An zweiter Stelle hinter Deutschland
Im europäischen Vergleich steht Österreich nach wie vor gut da. Mit einer Arbeitslosenquote von 4,9 Prozent (nach Eurostat) hat Österreich nach Deutschland die zweitniedrigste Arbeitslosigkeit in der EU. Die höchste Quote mit 25,8 Prozent hat derzeit Griechenland, dahinter folgt Spanien (23,7 Prozent).
Insgesamt sind in Österreich 3,4 Millionen Menschen unselbstständig beschäftigt. Beim AMS gibt es derzeit fast 23.000 gemeldete offene Stellen, ein Plus von 5,6 Prozent gegenüber dem Vorjahr. „Ohne eine nachhaltige Belebung der Konjunktur und der daraus folgenden Nachfrage nach Arbeitskräften stößt auch die Arbeitsmarktpolitik an ihre Grenzen“, so Hundstorfer.
Kritik von FPÖ
Schelte hagelte es von der FPÖ für Hundstorfer. Dieser habe vor einem Jahr noch „großspurig“ davon gesprochen, dass er „zutiefst davon überzeugt“ sei, dass es im Jänner 2015 weniger Arbeitslose geben werde, erinnerte FPÖ-Generalsekretär Herbert Kickl in einer Aussendung. Schon damals widersprach Hundstorfer damit Prognosen des AMS, wonach die Arbeitslosenzahl weiter auf 470.000 steigen wird.

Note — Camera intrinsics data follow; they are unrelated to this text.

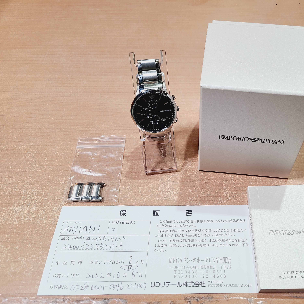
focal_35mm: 31
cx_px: 200
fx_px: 308
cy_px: 154
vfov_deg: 52.5
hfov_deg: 51.7
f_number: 1.8
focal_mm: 5.4
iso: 80
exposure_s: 1/50
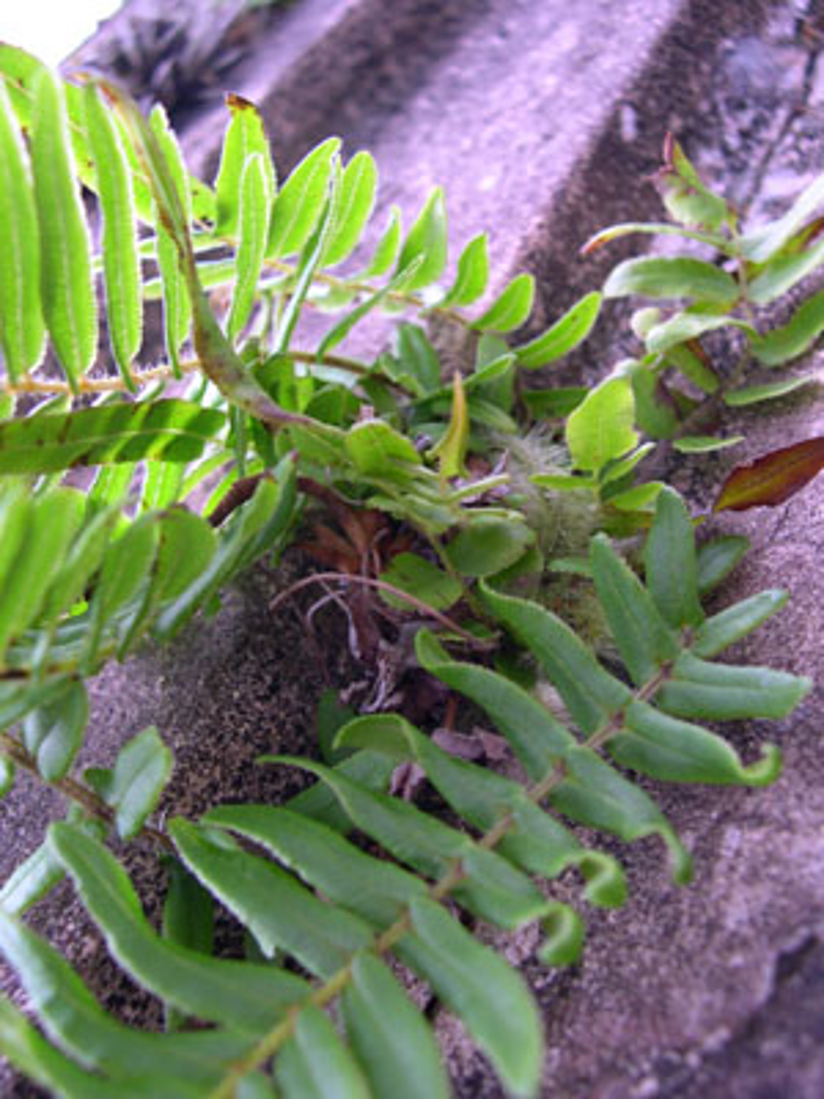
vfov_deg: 49.0
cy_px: 550
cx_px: 412
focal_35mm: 38
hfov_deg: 37.7
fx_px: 1206
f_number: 2.8
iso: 100
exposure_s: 1/37.7
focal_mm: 8
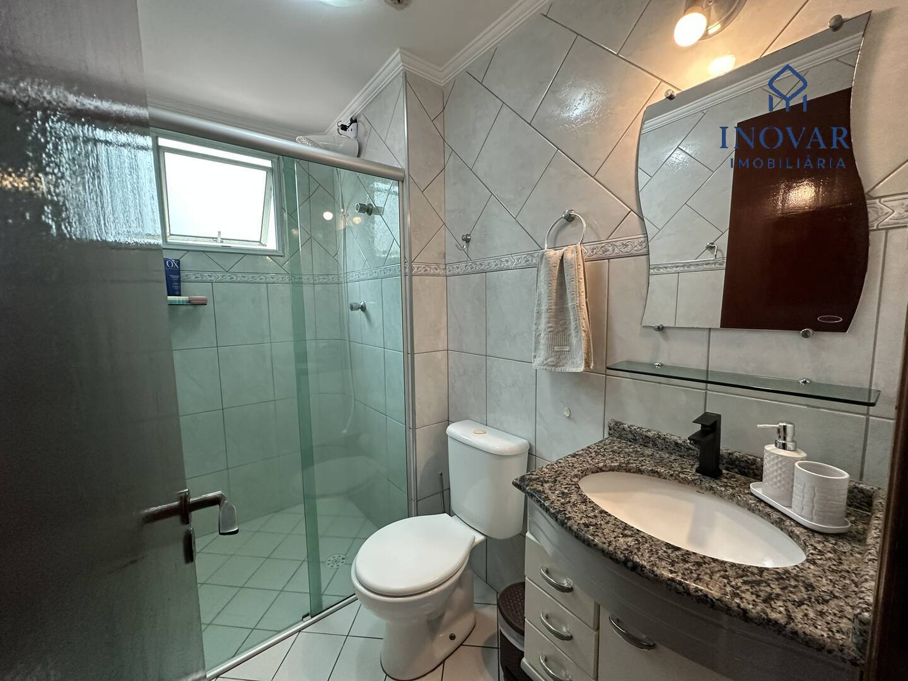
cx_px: 454
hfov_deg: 102.1
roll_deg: +0.2
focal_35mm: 14
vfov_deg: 85.7
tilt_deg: -5.2
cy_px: 340
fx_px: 367
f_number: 2.2
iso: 320
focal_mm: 2.22
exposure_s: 1/120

Die Oppositionsparteien sowie unterschiedlichste Interessenvertreter von der Industriellenvereinigung (IV) über Wirtschaftskammer und ÖGB bis zum Pensionistenverband sehen nun die Regierung in der Pflicht, Impulse zu setzen, um die Rekordarbeitslosigkeit einzudämmen. Ganz oben auf der Forderungsliste stehen die Umsetzung der Steuerreform, eine Senkung der Lohnsteuer, Investitionen in Bildung und Wohnbau sowie ein Bonus-Malus-System für ältere Beschäftigte. Dabei geht es darum, dass Firmen, die zu wenig ältere Arbeitnehmer beschäftigen, Strafen zahlen, und jene einen Bonus bekommen, die genügend Ältere im Betrieb haben.